Mevdudi’nin dünyevileşme karşısında Müslüman kimliğin silinmesine karşı duruşu, yaşadığı devrin atmosferiyle yakından ilgilidir. Zira bir yandan Batı sömürgeciliği, diğer yandan kalabalık Hindu nüfus arasındaki Müslümanların kimlik mücadelesi, çoğunluğun yönetiminden başka bir şey olmadığına inandığı Batı stili demokrasiye çekinceli bakmasına yol açmıştır.
Mevdudi, yazılarında seküler bir toplumun gerçekte Müslümanlara bir zulüm olacağı ve dinî çoğunluk olan Hindulardan yana olacağına inanır. Sonuç olarak Müslümanların kendi “ulus”larını oluşturmaları gerektiğine inanır. Fakat bu bilindik anlamda somut sınırlara sahip olarak değil ümmet olma anlamındadır.
Çok açık bir biçimde Mevdudi’nin fikirleri o dönemde Müslümanların küçük bir azınlığı oluşturduğu Hindistan’daki durumdan etkilenmekteydi. Mevdudi, ahlaki bir zorunluluk olarak İslami bir yönetim biçimini esas aldığından İslami köklere dayalı özgün bir sistem savunur.
İdeal devlet anlayışı
Mevdudi’ye göre Hz. Peygamber (s.a.s.) ideal bir devlet adamıdır ve Medine de ideal İslam devletidir. Ona göre bir taraftan sömürge düzeni, diğer taraftan Hinduların baskın kültür olarak yükselişine karşın Müslümanların tek kurtuluşu ideal bir devlet kurmaktır. Bu konuda birinci amacı Pakistan’ı dünyaya örnek teşkil edecek modern bir İslam devleti olarak inşa etmektir.

#### Verilen Malzeme
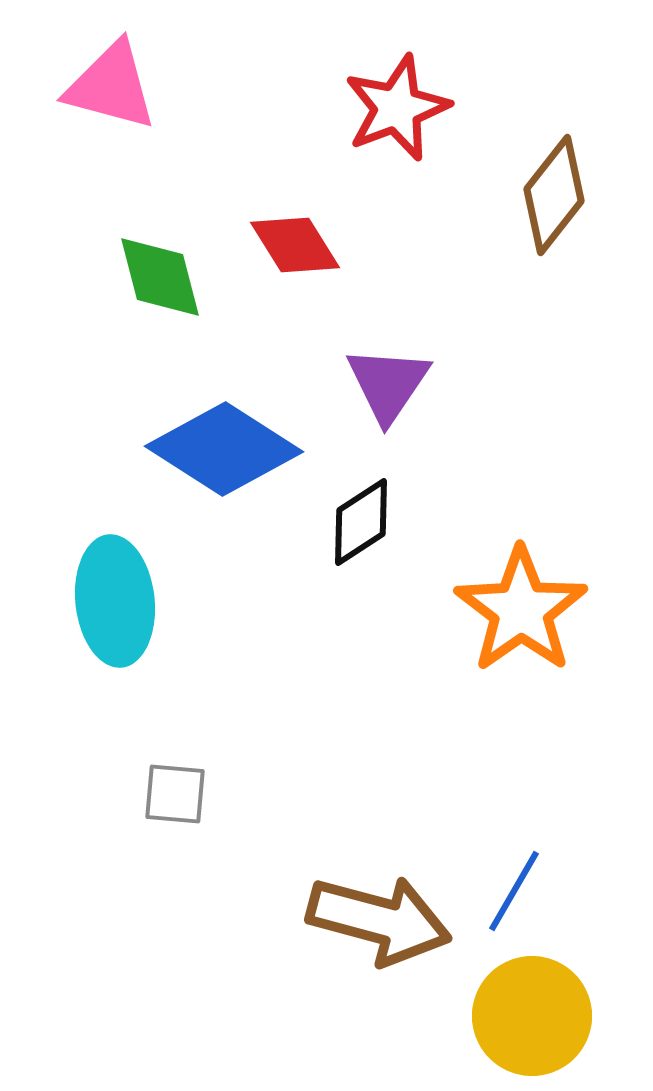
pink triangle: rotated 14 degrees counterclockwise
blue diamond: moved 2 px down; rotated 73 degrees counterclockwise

#### Görevler
(A) Metin bölümünde geçen ülke ve şehir adlarını sıralayın.
(B) Metin bölümüne göre aşağıdaki soruları yanıtlayın.
(i) Mevdudi'ye göre ideal devlet adamı kimdir?
(ii) Mevdudi, seküler bir toplumun kimden yana olacağına inanır?
(iii) Mevdudi'nin Müslümanların oluşturmasını istediği "ulus" hangi anlamdadır?
(C) Mevdudi'nin görüşlerini anlatan metin bölümünü kaldığı yerden sürdürün.

#### Görevlere Göre Yanıtlar
(A) Hindistan, Medine, Pakistan

(B)
(i) Hz. Peygamber (s.a.s.)
(ii) Dinî çoğunluk olan Hindulardan yana olacağına inanır.
(iii) Somut sınırları olan bir ulus anlamında değil, ümmet olma anlamındadır.

(C)
Zira Batılılar ilim ve kılıç gücünü, yani bilim ve teknolojiyi kullanarak dünya hâkimiyetini ele geçirmişlerdir. Bu süreçte pek çok medeniyet, Batı medeniyetinin bünyesinde kolayca erimiş ve kaybolmuştu. Oysa Müslümanlar olgun bir medeniyete sahip oldukları için Batı karşısında durmayı başarmışlardır. Mevdudi’ye göre bu iki medeniyetin mücadelesi hâlâ devam etmektedir. O hâlde yapılacak tek şey bu mücadele için bir kale inşa etmektir.
Bu kale ideal devlettir Mevdudi’ye göre. Böylece İslam’ın yeni bir dünya düzeni olarak diriltilmesi için yapılacak olan şey Cahiliye’nin sosyal, politik ve ekonomik düzeninin, Hz. Peygamber dönemi örnek alınarak hilafet kurumunda ifadesini bulan İslam hukuk nizamının sunduğu evrensel sistemle değiştirilmesidir.
Nasıl bir diriliş?
XX. asrın fırtınalı günlerinde Müslümanlar ne yapmalıydı? Mevdudi’ye göre Müslümanlar öncelikle İslami toplumsal dönüşümün belli bir ülke veya toplulukla sınırlı kalmayıp yeni nizamın dünya çapında kurulabilmesi için çalışmak zorundaydı. Bu da sadece bir politik ve ekonomik çalışma olamazdı. Daha önemlisi ruhi ve ahlaki alanlardaki gelişimdi. Bu sayede tüm yeryüzü ölçeğinde ulaşılacak ahlaki yüceliş, somut planların yapılmasına zemin hazırlayacaktı. Nihayetinde İslam medeniyeti politik, sosyal, ekonomik ve kültürel alanlarda dünya liderliğini elde edebilecekti.
Bunun önündeki en büyük engel Mevdudi’ye göre zihinleri köhneleşmiş şekilci ve törensel din anlayışı ile seküler Batı kültür ve düşüncesini körü körüne taklit etme hastalığıydı.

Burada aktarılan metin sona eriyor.